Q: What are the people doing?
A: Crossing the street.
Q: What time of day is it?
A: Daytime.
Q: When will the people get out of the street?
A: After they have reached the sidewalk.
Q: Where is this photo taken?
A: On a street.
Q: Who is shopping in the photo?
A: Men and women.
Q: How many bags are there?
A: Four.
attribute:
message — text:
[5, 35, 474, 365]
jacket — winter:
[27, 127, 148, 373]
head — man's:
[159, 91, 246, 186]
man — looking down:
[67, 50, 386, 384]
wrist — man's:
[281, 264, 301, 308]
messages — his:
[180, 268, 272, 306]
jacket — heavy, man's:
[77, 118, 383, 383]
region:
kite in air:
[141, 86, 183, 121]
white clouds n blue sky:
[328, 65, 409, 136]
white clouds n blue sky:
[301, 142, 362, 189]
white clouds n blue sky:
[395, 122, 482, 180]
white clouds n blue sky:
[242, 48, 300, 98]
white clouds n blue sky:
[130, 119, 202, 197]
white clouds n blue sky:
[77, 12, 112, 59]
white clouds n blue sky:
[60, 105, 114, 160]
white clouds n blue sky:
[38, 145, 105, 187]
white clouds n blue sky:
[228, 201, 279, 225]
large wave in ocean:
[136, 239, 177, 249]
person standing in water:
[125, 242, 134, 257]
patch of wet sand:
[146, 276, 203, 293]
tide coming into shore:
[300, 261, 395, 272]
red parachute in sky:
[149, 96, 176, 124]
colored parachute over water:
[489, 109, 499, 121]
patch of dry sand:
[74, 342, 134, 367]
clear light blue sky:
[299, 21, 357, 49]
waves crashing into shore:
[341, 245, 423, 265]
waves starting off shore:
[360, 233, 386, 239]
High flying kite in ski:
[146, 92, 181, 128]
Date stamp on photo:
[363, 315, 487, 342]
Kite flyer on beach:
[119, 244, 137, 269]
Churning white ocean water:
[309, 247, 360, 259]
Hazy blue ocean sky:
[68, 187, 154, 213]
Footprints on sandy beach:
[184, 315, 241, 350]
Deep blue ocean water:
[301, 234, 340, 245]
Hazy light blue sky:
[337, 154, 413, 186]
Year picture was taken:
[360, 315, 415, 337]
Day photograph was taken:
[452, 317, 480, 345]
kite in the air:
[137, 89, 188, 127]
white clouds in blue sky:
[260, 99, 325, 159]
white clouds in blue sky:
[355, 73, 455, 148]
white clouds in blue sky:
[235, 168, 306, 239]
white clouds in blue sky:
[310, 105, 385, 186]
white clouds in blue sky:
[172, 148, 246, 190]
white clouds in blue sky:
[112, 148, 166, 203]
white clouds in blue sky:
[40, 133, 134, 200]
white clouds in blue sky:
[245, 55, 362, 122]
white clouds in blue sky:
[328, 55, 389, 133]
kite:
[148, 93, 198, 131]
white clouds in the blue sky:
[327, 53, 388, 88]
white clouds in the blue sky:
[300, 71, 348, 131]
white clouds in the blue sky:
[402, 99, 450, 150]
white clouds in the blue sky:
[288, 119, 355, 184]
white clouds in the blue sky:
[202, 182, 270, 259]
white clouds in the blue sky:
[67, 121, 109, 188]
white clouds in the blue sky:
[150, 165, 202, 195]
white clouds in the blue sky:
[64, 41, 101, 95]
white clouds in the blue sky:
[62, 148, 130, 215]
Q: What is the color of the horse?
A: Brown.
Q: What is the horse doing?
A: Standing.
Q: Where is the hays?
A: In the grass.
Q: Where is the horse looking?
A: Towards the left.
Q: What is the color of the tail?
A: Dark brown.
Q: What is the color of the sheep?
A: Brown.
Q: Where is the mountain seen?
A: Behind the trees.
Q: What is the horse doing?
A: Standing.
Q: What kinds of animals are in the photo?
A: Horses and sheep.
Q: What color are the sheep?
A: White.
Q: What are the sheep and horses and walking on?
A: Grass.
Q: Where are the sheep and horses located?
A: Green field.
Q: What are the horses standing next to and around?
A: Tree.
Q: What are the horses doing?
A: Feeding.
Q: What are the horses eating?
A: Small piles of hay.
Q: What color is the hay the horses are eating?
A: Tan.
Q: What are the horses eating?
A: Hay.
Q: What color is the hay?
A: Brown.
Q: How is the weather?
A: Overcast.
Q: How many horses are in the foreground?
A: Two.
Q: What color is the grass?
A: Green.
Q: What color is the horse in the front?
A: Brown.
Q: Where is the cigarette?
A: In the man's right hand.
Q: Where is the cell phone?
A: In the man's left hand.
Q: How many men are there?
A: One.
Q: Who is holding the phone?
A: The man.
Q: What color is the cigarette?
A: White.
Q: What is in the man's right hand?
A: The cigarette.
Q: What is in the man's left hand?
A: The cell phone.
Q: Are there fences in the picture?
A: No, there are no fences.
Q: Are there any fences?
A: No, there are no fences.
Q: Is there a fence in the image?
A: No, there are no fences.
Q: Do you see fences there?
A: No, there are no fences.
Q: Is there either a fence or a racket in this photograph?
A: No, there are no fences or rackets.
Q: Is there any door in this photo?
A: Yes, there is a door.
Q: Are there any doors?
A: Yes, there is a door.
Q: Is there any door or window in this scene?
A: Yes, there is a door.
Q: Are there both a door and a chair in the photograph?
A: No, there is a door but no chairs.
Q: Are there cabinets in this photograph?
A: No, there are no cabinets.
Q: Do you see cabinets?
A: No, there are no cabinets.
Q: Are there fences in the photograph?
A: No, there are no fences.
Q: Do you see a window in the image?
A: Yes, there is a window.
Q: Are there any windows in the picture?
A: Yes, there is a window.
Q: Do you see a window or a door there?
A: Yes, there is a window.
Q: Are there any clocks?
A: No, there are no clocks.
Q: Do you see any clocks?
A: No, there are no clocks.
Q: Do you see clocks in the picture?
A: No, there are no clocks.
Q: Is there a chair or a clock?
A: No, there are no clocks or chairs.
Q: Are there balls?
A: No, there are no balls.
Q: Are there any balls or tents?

▶ **Exercise aim**
Write out the lines of the data above, starting at the line that contains "patch of wet" and ending at the line that contains "[299, 21, 357, 49]", keeping every character as it appears.

▶ **Output for this exercise**
patch of wet sand:
[146, 276, 203, 293]
tide coming into shore:
[300, 261, 395, 272]
red parachute in sky:
[149, 96, 176, 124]
colored parachute over water:
[489, 109, 499, 121]
patch of dry sand:
[74, 342, 134, 367]
clear light blue sky:
[299, 21, 357, 49]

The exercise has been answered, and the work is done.